> _STATED PROBLEM 1_: In the text on db5 dependencies below, what does removing db5 also remove?
> _STATED PROBLEM 2_: In the text on db5 dependencies below, rewrite the paragraph beginning "Because you are using packages" more briefly.

> _TEXT EXTRACT_:
Check which ports requires/depend on db5
`pkg info -r db5`

for example:
`pkg info -r db5`


> db5-5.3.28_7:
> apr-1.7.0.1.6.1_1



Here we see that "apr" (Apache portable runtime) depend of db5 so we check what requires "apr"
`pkg info -r apr`


> apr-1.7.0.1.6.1_1:
> apache24-2.4.52



If we remove db5 this will also remove apr which will remove the apache24.
The options are to build devel/apr1 to use newer version of devel/db18 or remove that db support from it using "make config" in the port and uncheck the database support of bdb

Because you are using packages the only option that you have is to wait for those ports that depend on db5 to be updated by they respective maintainer to use newer version of db5 (db18) or remove those ports if you are not using them.

> _ENTRIES SUPPLIED_:
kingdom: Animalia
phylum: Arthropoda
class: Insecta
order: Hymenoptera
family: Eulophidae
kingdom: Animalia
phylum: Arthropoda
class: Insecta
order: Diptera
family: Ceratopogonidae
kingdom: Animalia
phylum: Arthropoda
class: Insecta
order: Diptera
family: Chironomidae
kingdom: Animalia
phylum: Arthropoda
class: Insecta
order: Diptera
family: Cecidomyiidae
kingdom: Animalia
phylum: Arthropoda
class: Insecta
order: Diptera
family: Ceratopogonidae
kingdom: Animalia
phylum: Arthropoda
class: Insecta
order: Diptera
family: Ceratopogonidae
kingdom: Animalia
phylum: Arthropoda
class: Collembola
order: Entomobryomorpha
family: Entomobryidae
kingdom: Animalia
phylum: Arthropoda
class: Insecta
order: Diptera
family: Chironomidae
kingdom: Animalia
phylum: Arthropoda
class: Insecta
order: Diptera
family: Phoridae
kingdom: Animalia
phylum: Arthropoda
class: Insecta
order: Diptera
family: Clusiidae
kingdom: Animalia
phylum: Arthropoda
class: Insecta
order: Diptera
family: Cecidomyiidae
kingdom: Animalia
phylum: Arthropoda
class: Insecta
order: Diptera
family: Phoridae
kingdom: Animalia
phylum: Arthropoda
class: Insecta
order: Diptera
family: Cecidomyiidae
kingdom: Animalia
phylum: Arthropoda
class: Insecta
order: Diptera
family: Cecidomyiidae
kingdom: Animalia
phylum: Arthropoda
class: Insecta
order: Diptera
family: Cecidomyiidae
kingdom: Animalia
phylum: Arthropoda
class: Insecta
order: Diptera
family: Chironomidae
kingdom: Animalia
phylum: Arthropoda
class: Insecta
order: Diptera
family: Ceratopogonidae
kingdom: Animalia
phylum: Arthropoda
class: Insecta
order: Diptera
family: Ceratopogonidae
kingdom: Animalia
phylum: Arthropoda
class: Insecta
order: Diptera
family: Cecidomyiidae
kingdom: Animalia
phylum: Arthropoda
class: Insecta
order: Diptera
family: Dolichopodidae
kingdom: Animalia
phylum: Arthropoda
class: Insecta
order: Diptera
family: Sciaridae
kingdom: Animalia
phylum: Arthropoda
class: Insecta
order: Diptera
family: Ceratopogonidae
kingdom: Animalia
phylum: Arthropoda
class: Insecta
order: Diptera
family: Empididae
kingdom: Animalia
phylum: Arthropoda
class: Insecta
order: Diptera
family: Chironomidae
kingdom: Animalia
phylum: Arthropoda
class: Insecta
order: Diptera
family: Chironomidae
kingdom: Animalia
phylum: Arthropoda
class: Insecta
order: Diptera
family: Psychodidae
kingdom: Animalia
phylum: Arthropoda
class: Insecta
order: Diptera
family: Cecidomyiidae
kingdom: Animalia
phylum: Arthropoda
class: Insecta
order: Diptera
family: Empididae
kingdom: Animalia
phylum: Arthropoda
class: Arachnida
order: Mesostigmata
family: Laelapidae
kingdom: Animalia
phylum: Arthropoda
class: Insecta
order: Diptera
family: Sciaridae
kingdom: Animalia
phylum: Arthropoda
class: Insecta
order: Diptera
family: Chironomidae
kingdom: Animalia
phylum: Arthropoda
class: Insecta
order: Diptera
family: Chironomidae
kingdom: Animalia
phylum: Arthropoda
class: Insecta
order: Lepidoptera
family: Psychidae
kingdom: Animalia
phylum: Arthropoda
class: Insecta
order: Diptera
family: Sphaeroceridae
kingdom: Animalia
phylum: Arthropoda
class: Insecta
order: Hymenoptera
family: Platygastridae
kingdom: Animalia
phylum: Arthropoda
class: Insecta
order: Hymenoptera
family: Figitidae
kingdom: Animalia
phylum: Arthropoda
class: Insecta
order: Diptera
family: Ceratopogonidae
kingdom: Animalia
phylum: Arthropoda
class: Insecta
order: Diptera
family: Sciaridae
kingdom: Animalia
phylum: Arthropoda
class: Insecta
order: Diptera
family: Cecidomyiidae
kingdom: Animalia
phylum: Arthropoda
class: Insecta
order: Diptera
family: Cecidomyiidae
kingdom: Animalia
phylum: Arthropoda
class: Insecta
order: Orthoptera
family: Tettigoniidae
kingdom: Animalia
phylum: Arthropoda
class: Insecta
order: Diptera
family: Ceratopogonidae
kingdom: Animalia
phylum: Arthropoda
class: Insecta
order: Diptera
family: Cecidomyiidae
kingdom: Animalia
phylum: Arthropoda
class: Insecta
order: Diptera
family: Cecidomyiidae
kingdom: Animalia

> _ANSWER 1_: It also removes apr, which in turn removes apache24.

> _ANSWER 2_: With packages, the only option is to wait for maintainers to update the ports that depend on db5 to use db18, or to remove those ports if they are unused.